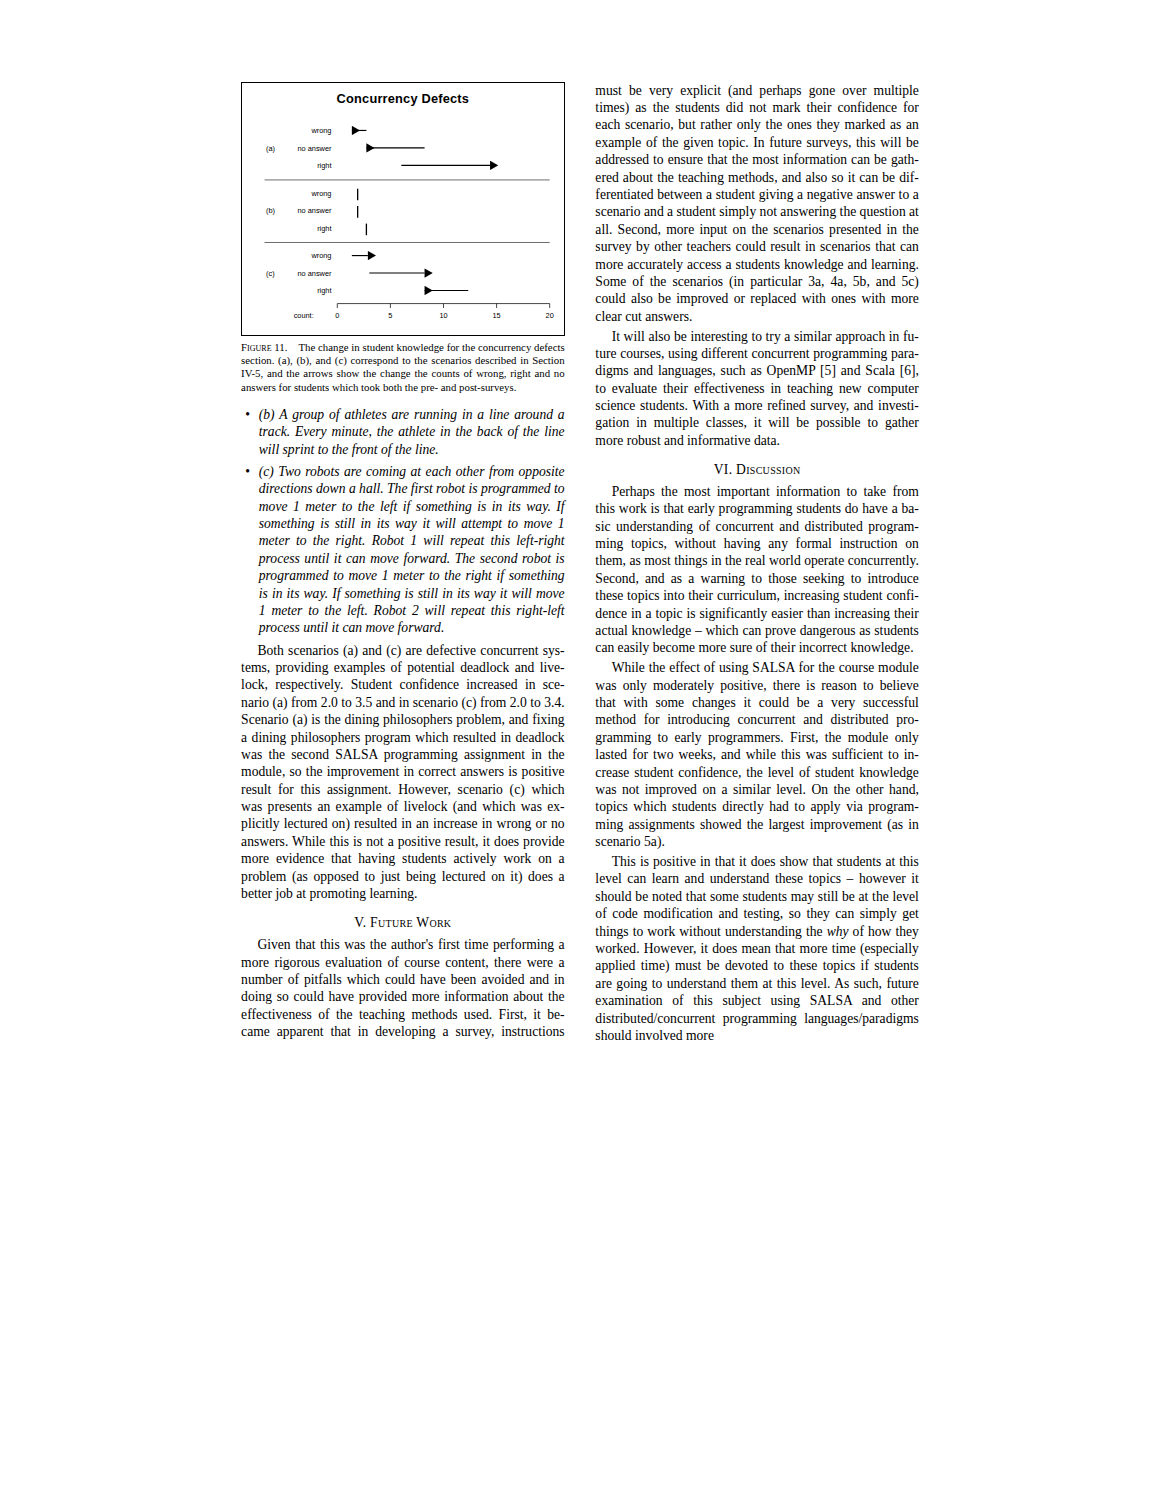Concurrency Defects
0 5 10 15 20 count: wrong no answer right (a) wrong no answer right (b) wrong no answer right (c)
Figure 11. The change in student knowledge for the concurrency defects section. (a), (b), and (c) correspond to the scenarios described in Section IV-5, and the arrows show the change the counts of wrong, right and no answers for students which took both the pre- and post-surveys.
(b) A group of athletes are running in a line around a track. Every minute, the athlete in the back of the line will sprint to the front of the line.
(c) Two robots are coming at each other from opposite directions down a hall. The first robot is programmed to move 1 meter to the left if something is in its way. If something is still in its way it will attempt to move 1 meter to the right. Robot 1 will repeat this left-right process until it can move forward. The second robot is programmed to move 1 meter to the right if something is in its way. If something is still in its way it will move 1 meter to the left. Robot 2 will repeat this right-left process until it can move forward.
Both scenarios (a) and (c) are defective concurrent systems, providing examples of potential deadlock and livelock, respectively. Student confidence increased in scenario (a) from 2.0 to 3.5 and in scenario (c) from 2.0 to 3.4. Scenario (a) is the dining philosophers problem, and fixing a dining philosophers program which resulted in deadlock was the second SALSA programming assignment in the module, so the improvement in correct answers is positive result for this assignment. However, scenario (c) which was presents an example of livelock (and which was explicitly lectured on) resulted in an increase in wrong or no answers. While this is not a positive result, it does provide more evidence that having students actively work on a problem (as opposed to just being lectured on it) does a better job at promoting learning.
V. Future Work
Given that this was the author's first time performing a more rigorous evaluation of course content, there were a number of pitfalls which could have been avoided and in doing so could have provided more information about the effectiveness of the teaching methods used. First, it became apparent that in developing a survey, instructions must be very explicit (and perhaps gone over multiple times) as the students did not mark their confidence for each scenario, but rather only the ones they marked as an example of the given topic. In future surveys, this will be addressed to ensure that the most information can be gathered about the teaching methods, and also so it can be differentiated between a student giving a negative answer to a scenario and a student simply not answering the question at all. Second, more input on the scenarios presented in the survey by other teachers could result in scenarios that can more accurately access a students knowledge and learning. Some of the scenarios (in particular 3a, 4a, 5b, and 5c) could also be improved or replaced with ones with more clear cut answers.
It will also be interesting to try a similar approach in future courses, using different concurrent programming paradigms and languages, such as OpenMP [5] and Scala [6], to evaluate their effectiveness in teaching new computer science students. With a more refined survey, and investigation in multiple classes, it will be possible to gather more robust and informative data.
VI. Discussion
Perhaps the most important information to take from this work is that early programming students do have a basic understanding of concurrent and distributed programming topics, without having any formal instruction on them, as most things in the real world operate concurrently. Second, and as a warning to those seeking to introduce these topics into their curriculum, increasing student confidence in a topic is significantly easier than increasing their actual knowledge – which can prove dangerous as students can easily become more sure of their incorrect knowledge.
While the effect of using SALSA for the course module was only moderately positive, there is reason to believe that with some changes it could be a very successful method for introducing concurrent and distributed programming to early programmers. First, the module only lasted for two weeks, and while this was sufficient to increase student confidence, the level of student knowledge was not improved on a similar level. On the other hand, topics which students directly had to apply via programming assignments showed the largest improvement (as in scenario 5a).
This is positive in that it does show that students at this level can learn and understand these topics – however it should be noted that some students may still be at the level of code modification and testing, so they can simply get things to work without understanding the why of how they worked. However, it does mean that more time (especially applied time) must be devoted to these topics if students are going to understand them at this level. As such, future examination of this subject using SALSA and other distributed/concurrent programming languages/paradigms should involved more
◆ ◆ ◆ ◆ ◆
Without changing a single word, set down all of the material again and leave out its pictures.

_WRITTEN ANSWER_
Concurrency Defects
0 5 10 15 20 count: wrong no answer right (a) wrong no answer right (b) wrong no answer right (c)
Figure 11. The change in student knowledge for the concurrency defects section. (a), (b), and (c) correspond to the scenarios described in Section IV-5, and the arrows show the change the counts of wrong, right and no answers for students which took both the pre- and post-surveys.
(b) A group of athletes are running in a line around a track. Every minute, the athlete in the back of the line will sprint to the front of the line.
(c) Two robots are coming at each other from opposite directions down a hall. The first robot is programmed to move 1 meter to the left if something is in its way. If something is still in its way it will attempt to move 1 meter to the right. Robot 1 will repeat this left-right process until it can move forward. The second robot is programmed to move 1 meter to the right if something is in its way. If something is still in its way it will move 1 meter to the left. Robot 2 will repeat this right-left process until it can move forward.
Both scenarios (a) and (c) are defective concurrent systems, providing examples of potential deadlock and livelock, respectively. Student confidence increased in scenario (a) from 2.0 to 3.5 and in scenario (c) from 2.0 to 3.4. Scenario (a) is the dining philosophers problem, and fixing a dining philosophers program which resulted in deadlock was the second SALSA programming assignment in the module, so the improvement in correct answers is positive result for this assignment. However, scenario (c) which was presents an example of livelock (and which was explicitly lectured on) resulted in an increase in wrong or no answers. While this is not a positive result, it does provide more evidence that having students actively work on a problem (as opposed to just being lectured on it) does a better job at promoting learning.
V. Future Work
Given that this was the author's first time performing a more rigorous evaluation of course content, there were a number of pitfalls which could have been avoided and in doing so could have provided more information about the effectiveness of the teaching methods used. First, it became apparent that in developing a survey, instructions must be very explicit (and perhaps gone over multiple times) as the students did not mark their confidence for each scenario, but rather only the ones they marked as an example of the given topic. In future surveys, this will be addressed to ensure that the most information can be gathered about the teaching methods, and also so it can be differentiated between a student giving a negative answer to a scenario and a student simply not answering the question at all. Second, more input on the scenarios presented in the survey by other teachers could result in scenarios that can more accurately access a students knowledge and learning. Some of the scenarios (in particular 3a, 4a, 5b, and 5c) could also be improved or replaced with ones with more clear cut answers.
It will also be interesting to try a similar approach in future courses, using different concurrent programming paradigms and languages, such as OpenMP [5] and Scala [6], to evaluate their effectiveness in teaching new computer science students. With a more refined survey, and investigation in multiple classes, it will be possible to gather more robust and informative data.
VI. Discussion
Perhaps the most important information to take from this work is that early programming students do have a basic understanding of concurrent and distributed programming topics, without having any formal instruction on them, as most things in the real world operate concurrently. Second, and as a warning to those seeking to introduce these topics into their curriculum, increasing student confidence in a topic is significantly easier than increasing their actual knowledge – which can prove dangerous as students can easily become more sure of their incorrect knowledge.
While the effect of using SALSA for the course module was only moderately positive, there is reason to believe that with some changes it could be a very successful method for introducing concurrent and distributed programming to early programmers. First, the module only lasted for two weeks, and while this was sufficient to increase student confidence, the level of student knowledge was not improved on a similar level. On the other hand, topics which students directly had to apply via programming assignments showed the largest improvement (as in scenario 5a).
This is positive in that it does show that students at this level can learn and understand these topics – however it should be noted that some students may still be at the level of code modification and testing, so they can simply get things to work without understanding the why of how they worked. However, it does mean that more time (especially applied time) must be devoted to these topics if students are going to understand them at this level. As such, future examination of this subject using SALSA and other distributed/concurrent programming languages/paradigms should involved more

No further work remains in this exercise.